それにしても、こんな時間になんでみんな起きてるの……
時計を見ると、今は午後2時半。トロントは夜中の1時半だ。
『フフッ……今ね、パジャマパーティーしてて、ジェシカとサナも一緒なの』
リサがそういった途端、いきなり画面にジェシカとサナが現れて手を振った。
「今度は黒人の女の子とインド系の女の子! まこち、カナダは国際色豊かねぇ」
郁美が感心したようにホォと息を吐いた。
『ミワー、優勝おめでとう! 日本にもドラゴンボート大会があるなんて、知らなかった! トロントで果たせなかった夢を日本で叶えるなんてミワ、凄い! 来年は期待してるからね!』
『カナダの大会と全然雰囲気が違うのね。私も出てみたい!!』
早口で捲し立てる彼女達の英語が全く聞き取れず、みんなキョトンとした顔をしていた。
「ジャパンしか分からんかったがよ。なんて言ったが?」
「日本にドラゴンボート大会があるの知ってびっくりしたって言ってて、ぜひ参加してみたいって」
そう言った途端、男子たちから『うぉぉぉ!!』と歓声が上がる。私からスマホを奪い、勇気くんが画面に映りこむ。

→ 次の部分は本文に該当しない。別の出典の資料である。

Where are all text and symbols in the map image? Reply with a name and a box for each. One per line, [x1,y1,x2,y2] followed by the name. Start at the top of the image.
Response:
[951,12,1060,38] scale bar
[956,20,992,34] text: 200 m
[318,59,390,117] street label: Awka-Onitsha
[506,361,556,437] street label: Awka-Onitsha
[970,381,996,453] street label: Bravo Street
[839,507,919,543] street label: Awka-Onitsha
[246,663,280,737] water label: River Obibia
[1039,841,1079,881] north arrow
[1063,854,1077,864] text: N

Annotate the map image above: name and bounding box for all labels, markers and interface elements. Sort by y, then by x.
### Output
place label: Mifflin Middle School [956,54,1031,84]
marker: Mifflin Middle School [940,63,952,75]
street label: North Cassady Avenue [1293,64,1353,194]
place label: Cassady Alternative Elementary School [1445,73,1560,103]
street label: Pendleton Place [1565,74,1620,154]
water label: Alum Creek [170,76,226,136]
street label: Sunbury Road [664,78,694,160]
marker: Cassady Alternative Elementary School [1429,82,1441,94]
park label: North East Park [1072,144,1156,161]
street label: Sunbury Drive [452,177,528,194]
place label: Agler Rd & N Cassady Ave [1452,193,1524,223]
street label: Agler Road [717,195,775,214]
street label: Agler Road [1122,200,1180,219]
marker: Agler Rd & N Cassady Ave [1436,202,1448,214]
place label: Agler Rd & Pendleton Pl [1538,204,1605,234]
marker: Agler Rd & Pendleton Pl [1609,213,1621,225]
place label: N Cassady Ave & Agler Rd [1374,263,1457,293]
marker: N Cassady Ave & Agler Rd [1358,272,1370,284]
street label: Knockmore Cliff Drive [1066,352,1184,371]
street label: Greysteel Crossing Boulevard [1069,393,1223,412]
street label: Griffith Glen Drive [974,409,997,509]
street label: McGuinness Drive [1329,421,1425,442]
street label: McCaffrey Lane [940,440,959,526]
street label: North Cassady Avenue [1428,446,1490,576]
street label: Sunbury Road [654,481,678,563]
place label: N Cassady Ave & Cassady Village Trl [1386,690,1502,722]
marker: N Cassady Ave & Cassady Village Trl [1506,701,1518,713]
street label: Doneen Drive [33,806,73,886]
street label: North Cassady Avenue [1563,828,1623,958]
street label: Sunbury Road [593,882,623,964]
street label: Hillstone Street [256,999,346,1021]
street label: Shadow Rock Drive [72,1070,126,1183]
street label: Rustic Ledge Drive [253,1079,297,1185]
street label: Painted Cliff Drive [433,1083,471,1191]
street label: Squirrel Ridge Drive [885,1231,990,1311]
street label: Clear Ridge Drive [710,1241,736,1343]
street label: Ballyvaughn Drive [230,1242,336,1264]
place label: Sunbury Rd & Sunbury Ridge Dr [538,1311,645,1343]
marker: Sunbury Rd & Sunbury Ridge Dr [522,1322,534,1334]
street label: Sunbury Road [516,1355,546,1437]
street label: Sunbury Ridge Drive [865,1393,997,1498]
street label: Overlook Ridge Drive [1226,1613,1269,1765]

「ウェルカム、ウェルカムー。ウェルカムトゥーイサ!!」
「おぉー、西郷どんやるが!」
「英語、英語!!」
とても高校生とは思えないレベルだ。画面の3人が顔を見合わせ、クスクスと笑った。
『みんな面白いわね。日本人の男の子って興味ある。ところで、今日もインスタにアップされてたカッコいい男の子、どこにいるの?』
カッコいい、男の子?
考えてると、前田くんが私に顔を向けた。
「なぁ、今なんて言ったが?」
「えっと……インスタにアップした集合写真に写ってるイケメンはどこ? って聞かれたんだけど……」
勇気くんが手を挙げる。
「それ、俺のことだが!」
「さっき勇気は話したのに、なーんも言われんかったが。いくら外国とはいえ、勇気がイケメンに見えることは地球がひっくり返ってもないね」
郁美が即座に否定する。
「え、もしかして俺のことが?」
「うんにゃー! 俺のことだろ」
「んなわけあるが!」
男子達で揉めてるうちに、リサが思い出したように「Oh!」と叫んだ。
『ほら! 学校のイベントでミワがメイドになって、その隣でバトラー(執事)やってた男の子!!』
『ミワ』、『メイド』、『ボーイ』の単語が繋がって、一斉にみんなが後ろを振り向いた。遠く離れた木に凭れ掛かって寝ている海くんに、視線がジーッと注がれる。